# ACTIVITY
The line containing "Your spa day" and every line after it, through the end of the records below: repeat them exactly, nothing more.

BEGIN MATERIAL PROVIDED

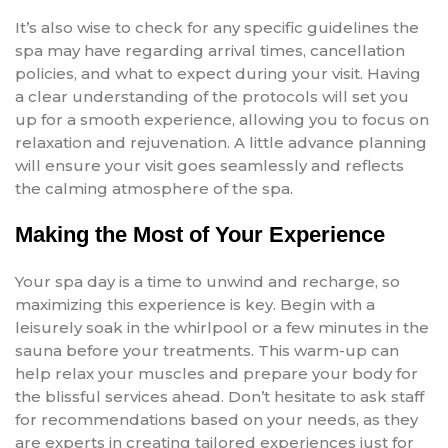
It’s also wise to check for any specific guidelines the
spa may have regarding arrival times, cancellation
policies, and what to expect during your visit. Having
a clear understanding of the protocols will set you
up for a smooth experience, allowing you to focus on
relaxation and rejuvenation. A little advance planning
will ensure your visit goes seamlessly and reflects
the calming atmosphere of the spa.
Making the Most of Your Experience
Your spa day is a time to unwind and recharge, so
maximizing this experience is key. Begin with a
leisurely soak in the whirlpool or a few minutes in the
sauna before your treatments. This warm-up can
help relax your muscles and prepare your body for
the blissful services ahead. Don’t hesitate to ask staff
for recommendations based on your needs, as they
are experts in creating tailored experiences just for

END MATERIAL PROVIDED

# EXERCISE OUTPUT
Your spa day is a time to unwind and recharge, so
maximizing this experience is key. Begin with a
leisurely soak in the whirlpool or a few minutes in the
sauna before your treatments. This warm-up can
help relax your muscles and prepare your body for
the blissful services ahead. Don’t hesitate to ask staff
for recommendations based on your needs, as they
are experts in creating tailored experiences just for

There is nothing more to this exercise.